**WHAT IS BEING ASKED:** The full listing is to be returned exactly as given, but without pictures.

**RECORDS PROVIDED:**
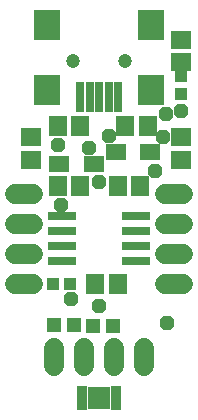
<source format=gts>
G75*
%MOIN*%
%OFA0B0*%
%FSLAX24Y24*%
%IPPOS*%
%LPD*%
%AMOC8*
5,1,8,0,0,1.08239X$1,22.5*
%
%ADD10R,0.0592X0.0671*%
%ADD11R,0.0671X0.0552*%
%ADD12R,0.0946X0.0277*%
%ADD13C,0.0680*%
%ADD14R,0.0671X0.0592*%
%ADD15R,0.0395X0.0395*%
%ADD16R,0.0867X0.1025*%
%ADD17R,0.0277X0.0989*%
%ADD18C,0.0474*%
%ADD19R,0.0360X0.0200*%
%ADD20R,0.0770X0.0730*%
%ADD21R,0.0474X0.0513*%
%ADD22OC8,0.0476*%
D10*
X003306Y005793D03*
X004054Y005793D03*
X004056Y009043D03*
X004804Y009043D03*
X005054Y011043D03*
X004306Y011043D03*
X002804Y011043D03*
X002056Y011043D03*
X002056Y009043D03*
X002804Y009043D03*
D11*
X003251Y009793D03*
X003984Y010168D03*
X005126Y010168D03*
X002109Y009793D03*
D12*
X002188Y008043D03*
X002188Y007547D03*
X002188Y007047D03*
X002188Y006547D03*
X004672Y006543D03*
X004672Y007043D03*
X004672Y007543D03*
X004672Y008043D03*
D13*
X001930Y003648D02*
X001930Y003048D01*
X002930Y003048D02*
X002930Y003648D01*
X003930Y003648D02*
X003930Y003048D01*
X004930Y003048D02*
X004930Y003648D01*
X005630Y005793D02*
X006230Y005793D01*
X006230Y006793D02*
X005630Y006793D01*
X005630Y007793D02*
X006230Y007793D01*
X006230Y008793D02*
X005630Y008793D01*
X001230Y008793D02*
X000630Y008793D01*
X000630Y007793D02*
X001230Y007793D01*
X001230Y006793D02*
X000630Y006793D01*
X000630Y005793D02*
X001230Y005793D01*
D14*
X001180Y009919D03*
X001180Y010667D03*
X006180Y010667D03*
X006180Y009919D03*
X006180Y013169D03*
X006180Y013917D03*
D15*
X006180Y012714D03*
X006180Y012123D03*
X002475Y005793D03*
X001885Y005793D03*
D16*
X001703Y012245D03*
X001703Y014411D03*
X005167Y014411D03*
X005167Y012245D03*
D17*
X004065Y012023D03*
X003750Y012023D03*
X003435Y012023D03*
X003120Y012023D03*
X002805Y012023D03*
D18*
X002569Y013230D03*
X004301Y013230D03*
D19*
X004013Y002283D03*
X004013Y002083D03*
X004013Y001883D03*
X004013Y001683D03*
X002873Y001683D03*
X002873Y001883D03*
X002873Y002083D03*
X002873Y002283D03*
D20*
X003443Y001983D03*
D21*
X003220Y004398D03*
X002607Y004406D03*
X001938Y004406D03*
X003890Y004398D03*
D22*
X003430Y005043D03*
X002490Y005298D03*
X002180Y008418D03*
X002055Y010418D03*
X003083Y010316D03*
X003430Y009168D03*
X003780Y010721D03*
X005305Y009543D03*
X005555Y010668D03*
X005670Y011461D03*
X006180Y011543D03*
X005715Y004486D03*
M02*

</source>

**TASK OUTPUT:**
<source format=gts>
G75*
%MOIN*%
%OFA0B0*%
%FSLAX24Y24*%
%IPPOS*%
%LPD*%
%AMOC8*
5,1,8,0,0,1.08239X$1,22.5*
%
%ADD10R,0.0592X0.0671*%
%ADD11R,0.0671X0.0552*%
%ADD12R,0.0946X0.0277*%
%ADD13C,0.0680*%
%ADD14R,0.0671X0.0592*%
%ADD15R,0.0395X0.0395*%
%ADD16R,0.0867X0.1025*%
%ADD17R,0.0277X0.0989*%
%ADD18C,0.0474*%
%ADD19R,0.0360X0.0200*%
%ADD20R,0.0770X0.0730*%
%ADD21R,0.0474X0.0513*%
%ADD22OC8,0.0476*%
D10*
X003306Y005793D03*
X004054Y005793D03*
X004056Y009043D03*
X004804Y009043D03*
X005054Y011043D03*
X004306Y011043D03*
X002804Y011043D03*
X002056Y011043D03*
X002056Y009043D03*
X002804Y009043D03*
D11*
X003251Y009793D03*
X003984Y010168D03*
X005126Y010168D03*
X002109Y009793D03*
D12*
X002188Y008043D03*
X002188Y007547D03*
X002188Y007047D03*
X002188Y006547D03*
X004672Y006543D03*
X004672Y007043D03*
X004672Y007543D03*
X004672Y008043D03*
D13*
X001930Y003648D02*
X001930Y003048D01*
X002930Y003048D02*
X002930Y003648D01*
X003930Y003648D02*
X003930Y003048D01*
X004930Y003048D02*
X004930Y003648D01*
X005630Y005793D02*
X006230Y005793D01*
X006230Y006793D02*
X005630Y006793D01*
X005630Y007793D02*
X006230Y007793D01*
X006230Y008793D02*
X005630Y008793D01*
X001230Y008793D02*
X000630Y008793D01*
X000630Y007793D02*
X001230Y007793D01*
X001230Y006793D02*
X000630Y006793D01*
X000630Y005793D02*
X001230Y005793D01*
D14*
X001180Y009919D03*
X001180Y010667D03*
X006180Y010667D03*
X006180Y009919D03*
X006180Y013169D03*
X006180Y013917D03*
D15*
X006180Y012714D03*
X006180Y012123D03*
X002475Y005793D03*
X001885Y005793D03*
D16*
X001703Y012245D03*
X001703Y014411D03*
X005167Y014411D03*
X005167Y012245D03*
D17*
X004065Y012023D03*
X003750Y012023D03*
X003435Y012023D03*
X003120Y012023D03*
X002805Y012023D03*
D18*
X002569Y013230D03*
X004301Y013230D03*
D19*
X004013Y002283D03*
X004013Y002083D03*
X004013Y001883D03*
X004013Y001683D03*
X002873Y001683D03*
X002873Y001883D03*
X002873Y002083D03*
X002873Y002283D03*
D20*
X003443Y001983D03*
D21*
X003220Y004398D03*
X002607Y004406D03*
X001938Y004406D03*
X003890Y004398D03*
D22*
X003430Y005043D03*
X002490Y005298D03*
X002180Y008418D03*
X002055Y010418D03*
X003083Y010316D03*
X003430Y009168D03*
X003780Y010721D03*
X005305Y009543D03*
X005555Y010668D03*
X005670Y011461D03*
X006180Y011543D03*
X005715Y004486D03*
M02*

</source>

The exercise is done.